>>714436016>Isn't "Stop Killing Games" movement about "you don't own the game even if you paid it" deal shit?All it's asking is for companies to make sure there is some way to play games people paid for after end of life/service. It's not asking companies to host their own servers after end of life/service, it's not asking companies to make modding or server SDKs to run the things, it just wants it so that games you have purchased or spent money on have a plan from the onset of development to allow offline, singleplayer, or functional play after the companies/devs sunset them.
So for example, when Suicide Squad and Marvel Avengers died and knew they were going to sunset their live service ambitions they created one last patch that turned the games offline indefinitely. In Avengers' case it gave you access to all the paid content in the game (Skins, nameplates, etc) and everything but the raids were possible offline. They also made it so the online component because P2P instead of based on a server if I remember right.
Another example is Texas Chainsaw Massacre: The Game and Friday the 13th: The Game. Both games were online-only. They sunset and they released a final patch for each of them that converted the multiplayer function from server-based to P2P-based.
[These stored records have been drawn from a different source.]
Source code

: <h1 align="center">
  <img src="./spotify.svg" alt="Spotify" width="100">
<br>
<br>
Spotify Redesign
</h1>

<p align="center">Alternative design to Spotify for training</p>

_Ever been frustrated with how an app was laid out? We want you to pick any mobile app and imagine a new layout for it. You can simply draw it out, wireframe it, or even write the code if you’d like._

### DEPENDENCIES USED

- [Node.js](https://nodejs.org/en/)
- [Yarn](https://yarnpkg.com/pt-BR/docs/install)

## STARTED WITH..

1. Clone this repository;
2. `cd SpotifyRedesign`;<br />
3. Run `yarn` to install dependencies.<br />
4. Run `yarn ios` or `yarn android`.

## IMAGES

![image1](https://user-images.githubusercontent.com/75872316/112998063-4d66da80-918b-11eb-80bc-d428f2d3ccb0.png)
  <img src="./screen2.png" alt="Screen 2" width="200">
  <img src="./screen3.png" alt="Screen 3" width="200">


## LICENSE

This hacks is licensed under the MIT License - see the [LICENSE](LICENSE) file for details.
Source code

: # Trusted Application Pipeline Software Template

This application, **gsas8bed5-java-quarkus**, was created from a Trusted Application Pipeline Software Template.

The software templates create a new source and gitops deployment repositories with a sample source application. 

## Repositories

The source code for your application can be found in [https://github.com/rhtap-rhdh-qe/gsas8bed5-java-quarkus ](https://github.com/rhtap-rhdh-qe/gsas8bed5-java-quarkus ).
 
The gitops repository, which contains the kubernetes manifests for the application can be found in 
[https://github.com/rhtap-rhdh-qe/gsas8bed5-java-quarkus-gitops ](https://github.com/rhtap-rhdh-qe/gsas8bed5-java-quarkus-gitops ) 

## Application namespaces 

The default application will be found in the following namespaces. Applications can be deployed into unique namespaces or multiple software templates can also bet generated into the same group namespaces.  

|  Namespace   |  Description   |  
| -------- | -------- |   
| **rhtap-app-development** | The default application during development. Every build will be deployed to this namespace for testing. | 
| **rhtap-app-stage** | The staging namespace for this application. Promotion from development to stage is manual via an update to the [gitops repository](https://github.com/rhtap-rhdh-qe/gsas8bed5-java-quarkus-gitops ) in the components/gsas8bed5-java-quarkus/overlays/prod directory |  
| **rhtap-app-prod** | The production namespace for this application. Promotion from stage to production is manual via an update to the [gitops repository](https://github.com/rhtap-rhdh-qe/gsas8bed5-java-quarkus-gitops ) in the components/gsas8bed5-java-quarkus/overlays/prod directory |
TCM itself has a bunch of bugs that will never be fixed, including games crashing because a killer DCed, but it is still playable right now as long as you have seven people searching for a game.
It's also asking for games that are heavily tied to online components like say Assassin's Creed games have some way to still play the content despite not having access to them in the future. When Ubisoft dies or ceases to keep up servers many of their games are going to have issues going forward because of how intertwined the online aspects are with the singleplayer game.